I still refuse to believe any network has the power to make anyone move to another conference. They can come up with a ridiculous financial offer to entice a move, but these universities also wield enormous clout. If I am wrong on this, in the end, it makes CFB completely pathetic.
Xlance, all of our schools lost their honor the first time they admitted someone to play sports who was not qualified. They went down a road that led to a loss of integrity the first time they altered a grade, bribed a professor, got a tutor to take a test, permitted cheating, or, as I once for which I turned in my own school, got a ringer to take an SAT and ACT. It is very much like the oldest joke in the book. A guy asks a beautiful woman to sleep with him for a million dollars and she says yes. He then offers her a $100. She says, "No! What do you think I am!" He says, "We've already established that, now we are just haggling over the price."
State budgets are hurting all across the country. Federal grant money has been slowly but perceptibly declining. Most professors, just as with high school teachers, want their annual COLA. To appease the budget process new revenue streams were sought.

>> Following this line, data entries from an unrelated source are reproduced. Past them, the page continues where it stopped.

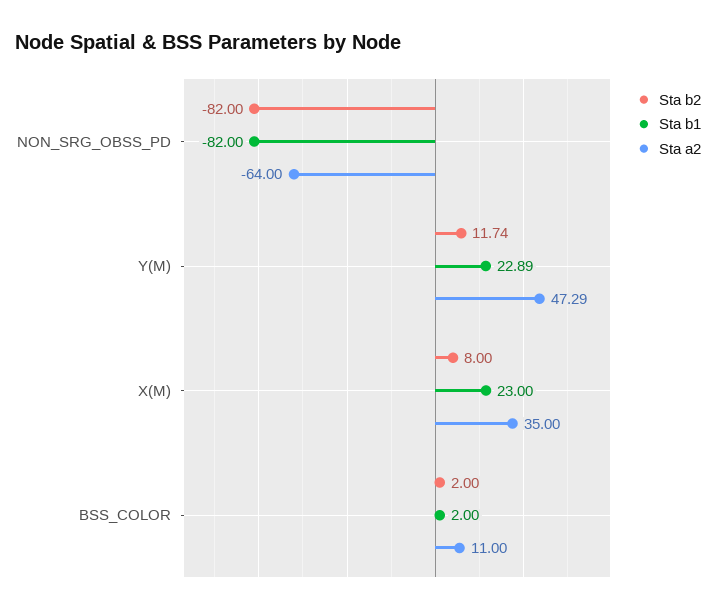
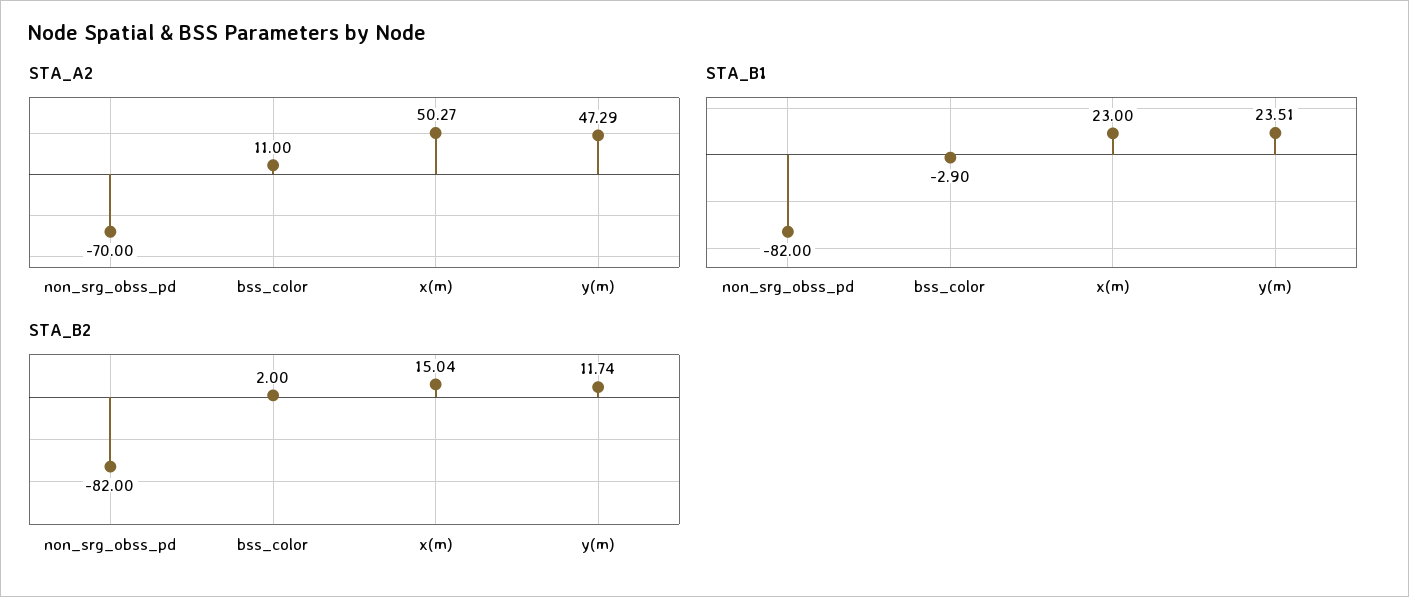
  {
    "Sta b2": {
      "NON_SRG_OBSS_PD": -82,
      "Y(M)": 11.74,
-     "X(M)": 8,
+     "X(M)": 15.04,
      "BSS_COLOR": 2
    },
    "Sta b1": {
      "NON_SRG_OBSS_PD": -82,
-     "Y(M)": 22.89,
+     "Y(M)": 23.51,
      "X(M)": 23,
-     "BSS_COLOR": 2
+     "BSS_COLOR": -2.9
    },
    "Sta a2": {
-     "NON_SRG_OBSS_PD": -64,
+     "NON_SRG_OBSS_PD": -70,
      "Y(M)": 47.29,
-     "X(M)": 35,
+     "X(M)": 50.27,
      "BSS_COLOR": 11
    }
  }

ESPN saw the opportunity to lock down a very profitable product. Ever since we all have been haggling over the price, but I'm afraid we long ago put on our red dresses, rouged our cheeks, and started performing tricks for cash.
More money will be dangled, things will continue to change, and we all will regret it in the end, .....that is when self denial is no longer possible and we realize that the kinds of things that have happened at Penn State, Florida State, Ohio State, North Carolina, and I know at more than a few SEC schools Georgia and Alabama and Auburn included, are all merely reflections of a society without a soul, hollow to the point that we sell integrity for bragging rights, and bereft of any semblance of the character that once built our nation. Truly it is the coliseum and the sated shallow citizens of Rome turn out to be seen by the crowd, to hold seats establishing their societal position, revel in drunkenness, and to buy a cheap thrill at the price of another's potential pain and suffering.

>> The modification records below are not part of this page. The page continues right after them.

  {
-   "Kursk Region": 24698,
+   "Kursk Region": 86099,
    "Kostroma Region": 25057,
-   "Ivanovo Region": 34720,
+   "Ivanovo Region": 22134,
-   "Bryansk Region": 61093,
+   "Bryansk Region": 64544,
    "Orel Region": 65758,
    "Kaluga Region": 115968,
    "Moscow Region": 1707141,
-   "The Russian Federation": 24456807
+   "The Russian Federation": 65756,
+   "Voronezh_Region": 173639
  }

I'm a sociologist. I took up realignment to see just how many cherished institutions would be forfeit to corporate greed before the average citizen had their fill. After three years of talking this stuff ad nauseam I have come to the conclusion that most people accept it all gleefully citing how much more their schools are going to make, and ignoring the passing of a century of tradition and memories. To me it means our nation is more than ripe for the same kinds of theft of traditions, liberties, and rights, and that little more than a whimper will be forthcoming on that. College football was a beloved and remarkably unchanged touchstone to our heritage and therefore a perfect litmus test for greater societal change and as a people we've failed. But then that's what happens when everything you hold dear is measured by the dollar instead of out of honor, love, and morality.
I apologize if at times I've provoked you. I wanted to see just how long you would stand by your traditions. In that regard I'm proud of you. But as an alumni of North Carolina I challenge you to stop your defense and demand a return to the character that Chapel Hill once stood for. They need that kind of support now more than ever.

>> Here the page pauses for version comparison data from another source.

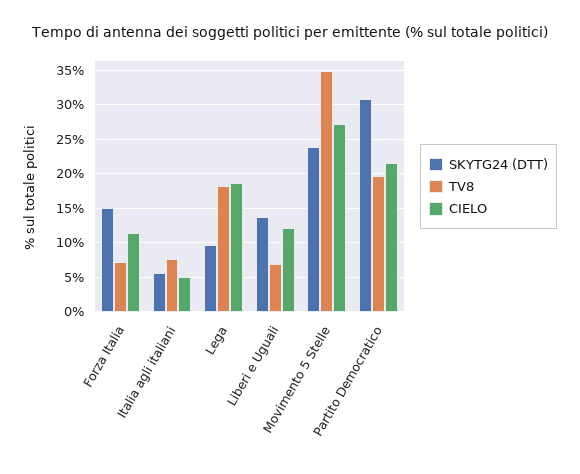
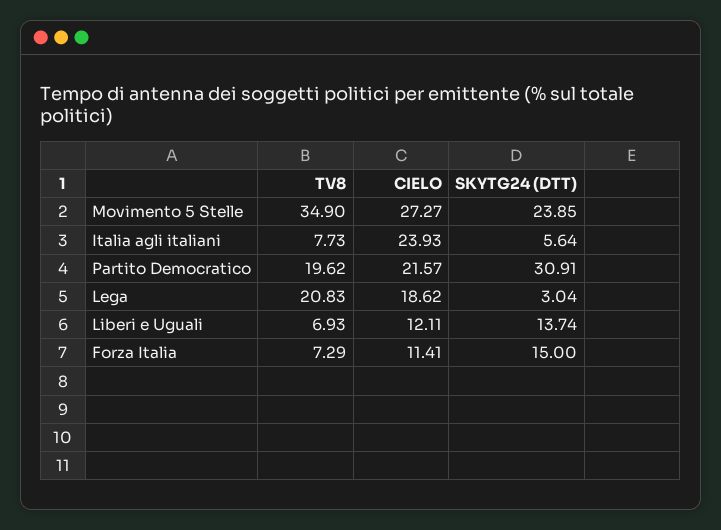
  {
    "SKYTG24 (DTT)": {
      "Forza Italia": 15,
      "Italia agli italiani": 5.64,
-     "Lega": 10,
+     "Lega": 3.04,
      "Liberi e Uguali": 13.74,
      "Movimento 5 Stelle": 23.85,
      "Partito Democratico": 30.91
    },
    "TV8": {
      "Forza Italia": 7.29,
      "Italia agli italiani": 7.73,
-     "Lega": 18,
+     "Lega": 20.83,
      "Liberi e Uguali": 6.93,
      "Movimento 5 Stelle": 34.9,
      "Partito Democratico": 19.62
    },
    "CIELO": {
      "Forza Italia": 11.41,
-     "Italia agli italiani": 5,
+     "Italia agli italiani": 23.93,
      "Lega": 18.62,
      "Liberi e Uguali": 12.11,
      "Movimento 5 Stelle": 27.27,
      "Partito Democratico": 21.57
    }
  }

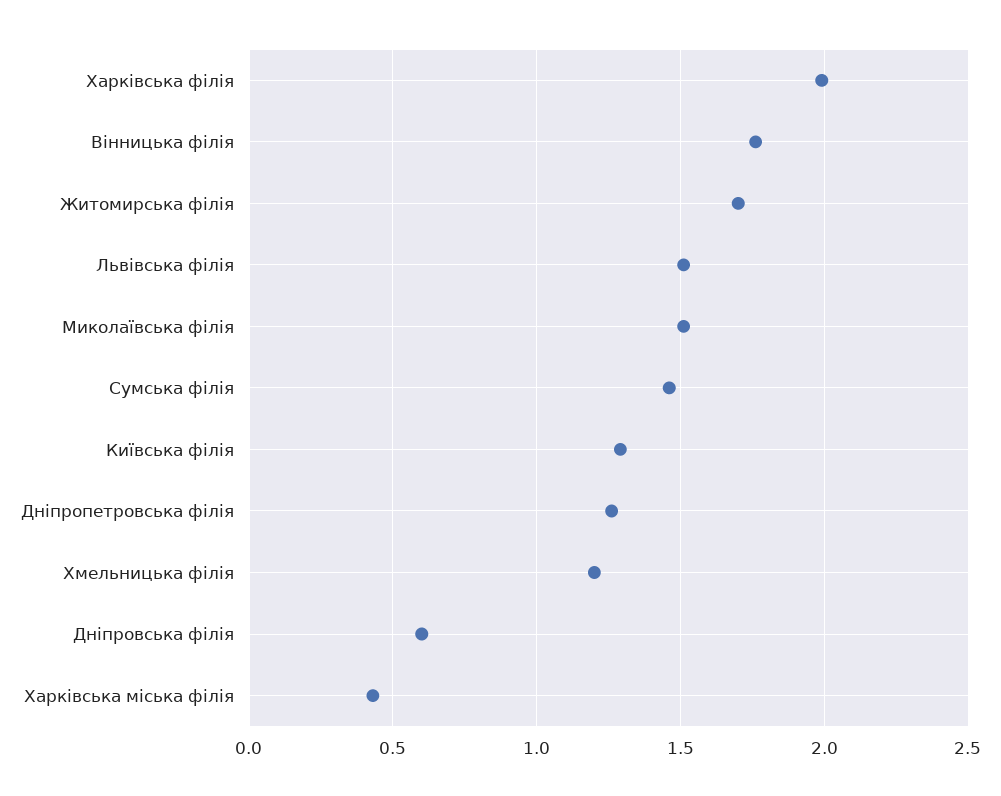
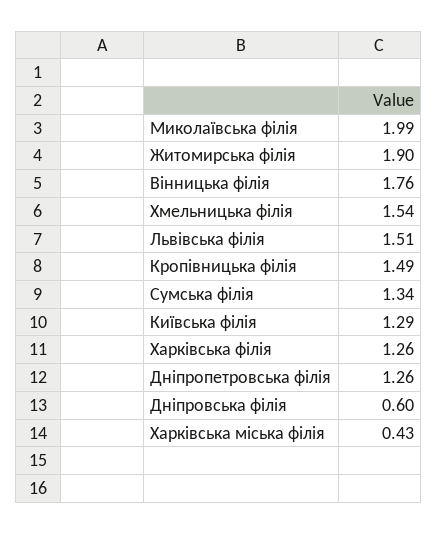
  {
-   "Харківська філія": 2,
+   "Харківська філія": 1.26,
    "Вінницька філія": 1.76,
-   "Житомирська філія": 1.7,
+   "Житомирська філія": 1.9,
    "Львівська філія": 1.51,
-   "Миколаївська філія": 1.5,
+   "Миколаївська філія": 1.99,
-   "Сумська філія": 1.45,
+   "Сумська філія": 1.34,
    "Київська філія": 1.29,
    "Дніпропетровська філія": 1.26,
-   "Хмельницька філія": 1.2,
+   "Хмельницька філія": 1.54,
    "Дніпровська філія": 0.6,
-   "Харківська міська філія": 0.43
+   "Харківська міська філія": 0.43,
+   "Кропівницька філія": 1.49
  }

I confess that realignment's innumerable potential permutations are a fascinating topic, but one that is closely akin to deciding by what method to wreak the most havoc and bring the greatest outcry. A dark, but fascinating look into the capacity of people to permit what they love to first be stolen, and then transformed into something that when examined by the measuring stick of the long line of our ancestor's matriculation, is unrecognizable and perverted, and hardly dear to us at all.